Thor had to admit that it was not.

"And is it at least 4" wide?"

"Well, man, there's your problem!" Black guy slapping Thor on the back. "You let in too much light!" 

Friday, 20 November 2009

The one about the nun and the priest...

A nun and a priest were traveling across the desert and realized halfway across that the camel they were using for transportation was about to die. They set up a make-shift camp, hoping someone would come to their rescue, but to no avail. Soon the camel died.

After several days of not being rescued, they agreed that they were not going to be rescued. They prayed a lot (of course), and they discussed their predicament in great depth.

Finally the priest said to the nun, "You know, Sister, I am about to die, and there's always been one thing I've wanted here on earth to see a woman naked. Would you mind taking off your clothes so I can look at you?"

The nun thought about his request for several seconds and then agreed to take off her clothes. As she was doing so, she remarked, "Well, Father, now that I think about it, I've never seen a man naked, either. Would you mind taking off your clothes, too?"

With little hesitation, the priest also stripped.

Suddenly the nun exclaimed, "Father! What is that little thing hanging between your legs?"

The priest patiently answered, "That, my child, is a gift from God. If I put it in you, it creates a new life."

"Well," responded the nun, "forget about me. Stick it in the camel's ass and lets get the hell out of here!"


Tuesday, 17 November 2009

The one about the 300% impotent man...

A woman goes to her doctor, complaining that her husband is 300% impotent.

The doctor says, "I'm not sure I understand what you mean."

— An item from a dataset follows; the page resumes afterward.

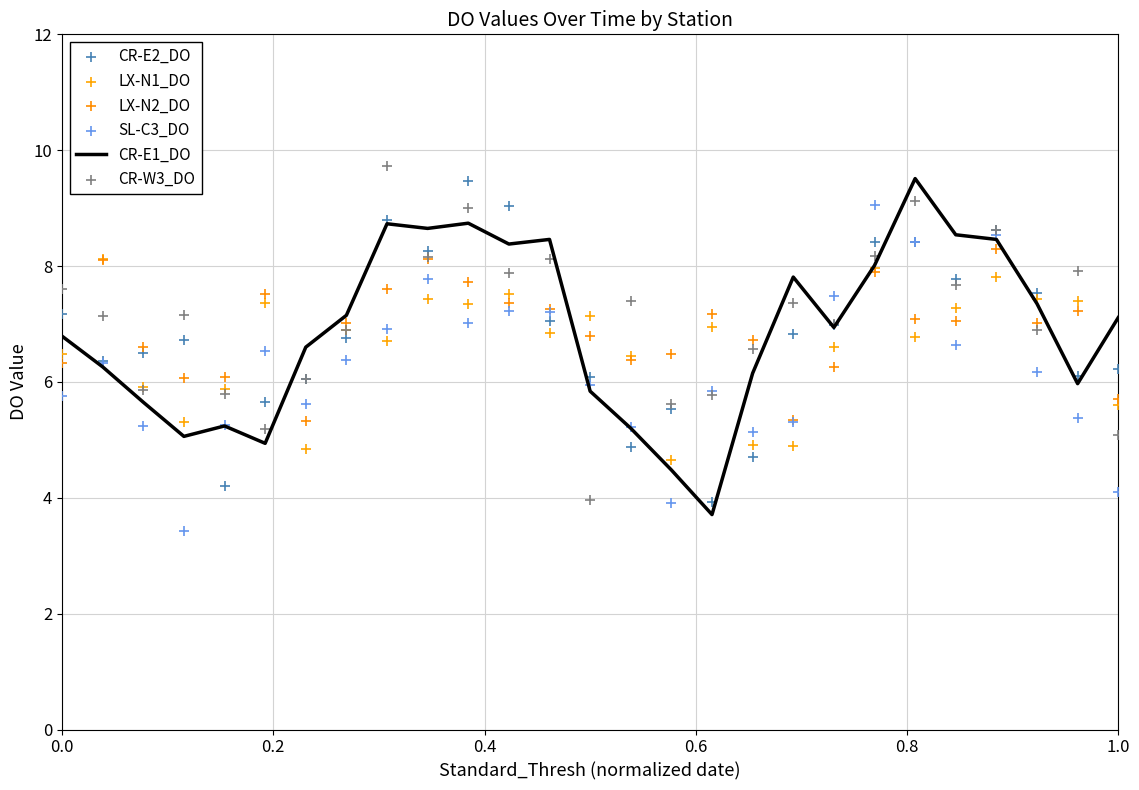

At how many categories does at least one series exceed 7?

22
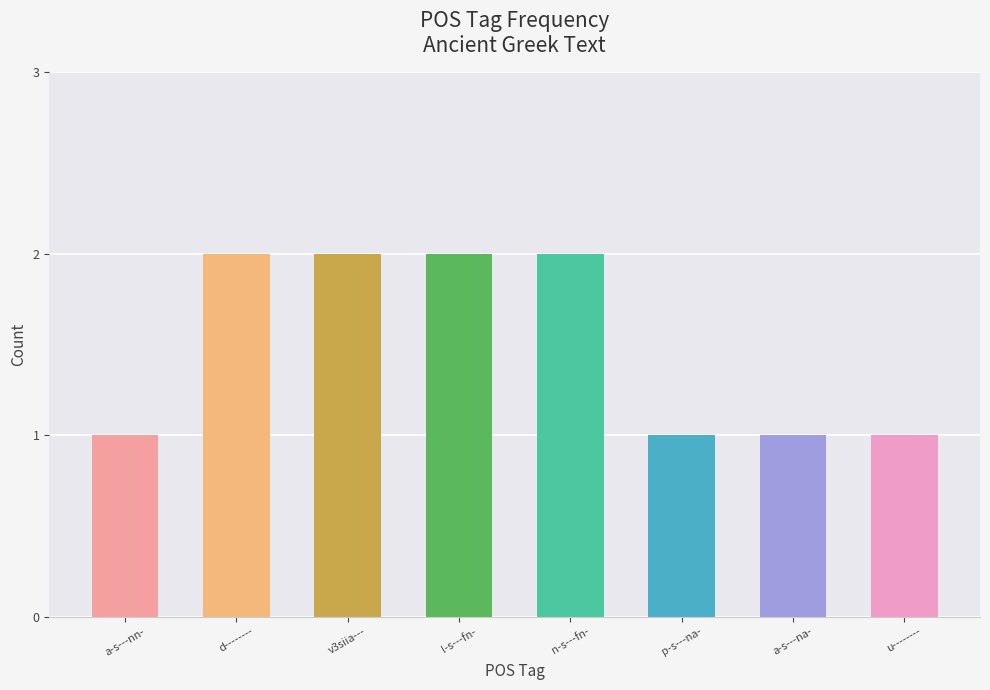

What position from the left is n-s---fn-?

5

She says, "Well, the first 100% you can imagine. In addition, he burned his tongue and broke his finger."


Thursday, 12 November 2009

The one about the penis reduction...

There was a young man who was so well endowed that it was bothering his knee. Three doctors and one nurse were in the operating room to remedy the situation.

The first doctor said, "We'll just take a big hunk off the end."

They discussed it and decided that would affect his sensitivity.

The second doctor said, "We'll just take a big hunk out of the middle of it."

They discussed it and decided it would change the texture and feel of it.

The third doctor said, "We'll just take a big hunk off the base of it."

They discussed it and said that would give him erection problems.

The doctors looked at the nurse who had tears running down her cheeks.

The nurse cried, "Can't we just make his legs longer


Friday, 6 November 2009

The one about the honeymoon twist...

A young couple had just returned from their honeymoon and was settling down in their new apartment.

Coming home from work one night, the landlady met the man in the hallway. She said, "I have a couple of extra tickets to a play in town tonight, and I wonder if you and your bride would like to have them?"

"I'll ask her," the young man responded. He opened his door and called out, "Honey, would you like to see 'Oliver Twist' tonight?"

"Hey, Pal," she retorted. "If you show me one more trick with that thing, I'm going home to mother."